Today caught me off guard emotionally. I have listening to the news about the earthquake in Haiti, but it hadn't yet hit just how much it hurt the people living there. I guess in an extremely selfish way, I decided not to dwell on it so the news wouldn't bring me down or make me start thinking about if anything happened to us. A coping mechanism I guess. But last night looking at the guide on TV I saw that the Haiti Telethon was on and I remembered hearing Ellen mention it on her show a few days before. I turned to it when I normally would find something less depressing to watch, and I watched the whole thing. There were celebrities there to answer phones and take donations, and I fell semi uncomfortable admitting that was a huge part of why I wanted to call in and donate. I didn't get a celebrity when I called, I got an average person named John to take my donation and when I got off the phone I broke down and cried. Not because I was disappointed, but because I was embarrassed about not caring more to begin with. That opened the bag of worms for me and then I was a non stop cry baby throughout the whole telethon, they showed a bunch of little kids and babies who had lost their parents in the earthquake, or still didn't know, and it makes my stomach hurt. I told Derrick that if we had enough money, he would have to literally chain me to the floor to keep me from adopting one them and bringing them home, to show them that even through all this sadness, they can still be loved, if not by their original family, then by a new one, but a family just the same. He said if we had to money he wouldn't have chained me down. I can only hope that someone would feel the same way if something were to happen to me or Derrick.

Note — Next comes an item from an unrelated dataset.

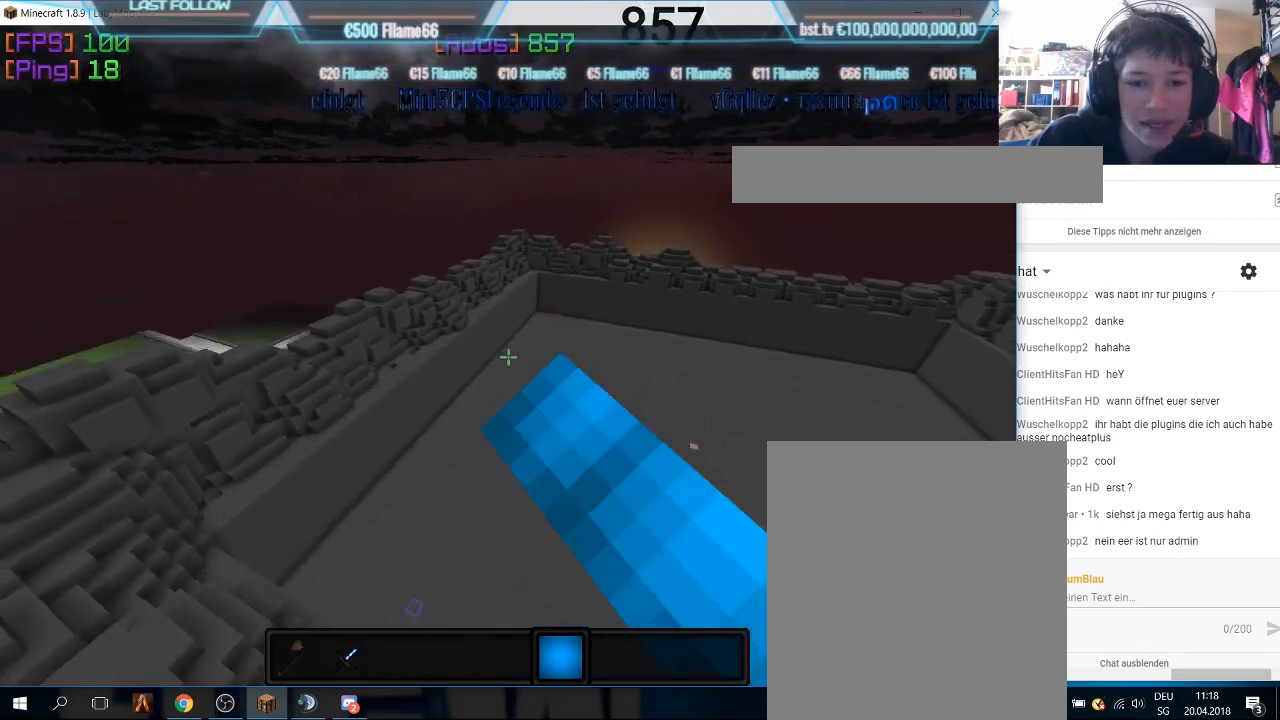
{"keys": ["w"], "mouse": ["left"], "events": [[33, "mouse_left", "up"], [33, "mouse_right", "up"], [133, "mouse_left", "down"], [133, "mouse_right", "down"], [200, "mouse_right", "up"], [266, "mouse_left", "up"], [333, "mouse_left", "down"], [400, "a", "up"], [400, "mouse_left", "up"], [500, "mouse_left", "down"]]}
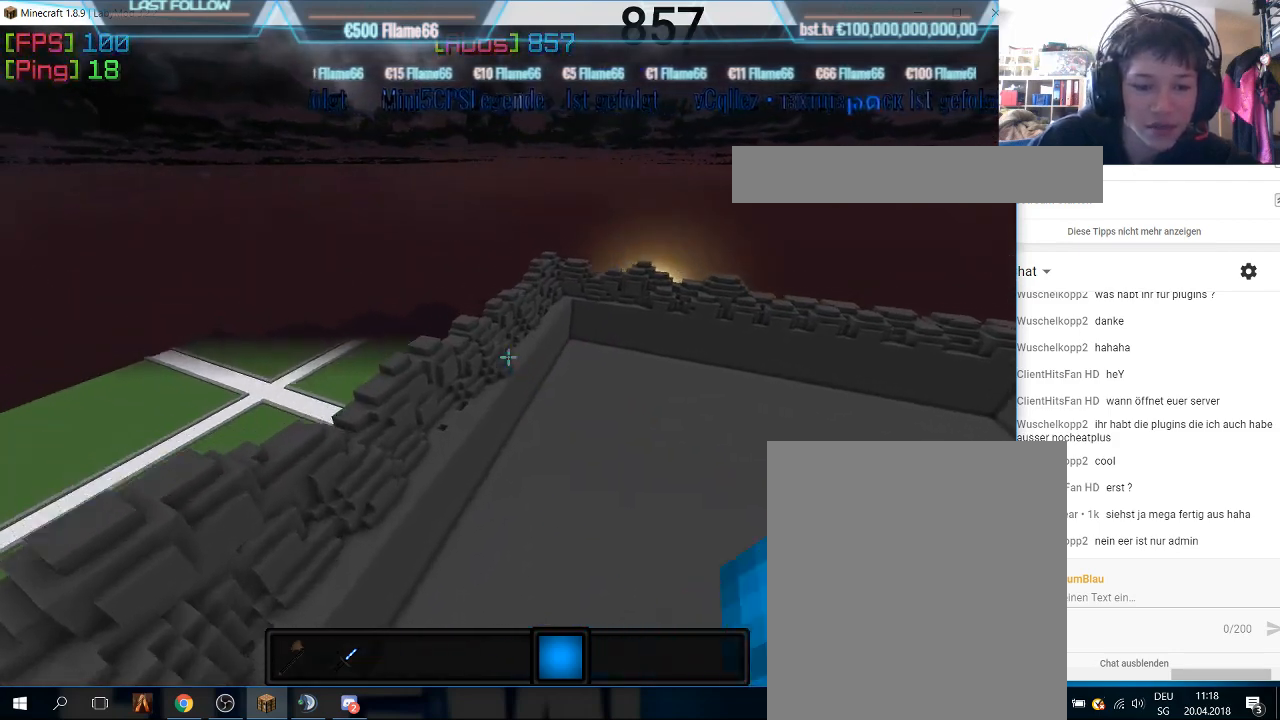
{"keys": ["w"], "mouse": [], "events": [[133, "mouse_left", "up"]]}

I didn't mean to write a book...but I think I grew up today.
Jan 23rd...
Confession, Derrick took this picture. He has been sorting out all of his gear, getting ready for his deployment and whether he needs or not, he has a helper! I love this picture.
Jan 24th...
Last night, I went to Kohls with my 15% off coupon from my e-mail, I had my heart set on those exercise shoes with the rounded bottoms. I realize they may be a tad dorky looking, but I don't know a single person here, and I hardly leave the house. I don't ever take the time to put in my Crunchless Abs DVD while the kids are napping, and I don't want to lie to myself anymore saying, tomorrow I will start. Instead, I figure I can walk around my house all day long, chasing after cael and playing games, plus the occasional trip to the grocery store, and as long as I am wearing those shoes...Booyah! They will take the jiggle right out of my butt. right? Whoa, got a little off track there, sorry. Anyways, they didn't have my size, so I decided to get something for Cael instead. All there toys and games were buy one get one 1/2 off and I found him these puzzles where all the animals have the same shaped piece that comes out so you can mix and match. They were am impulse buy, but I am happy today that he likes them and has been playing with them all day.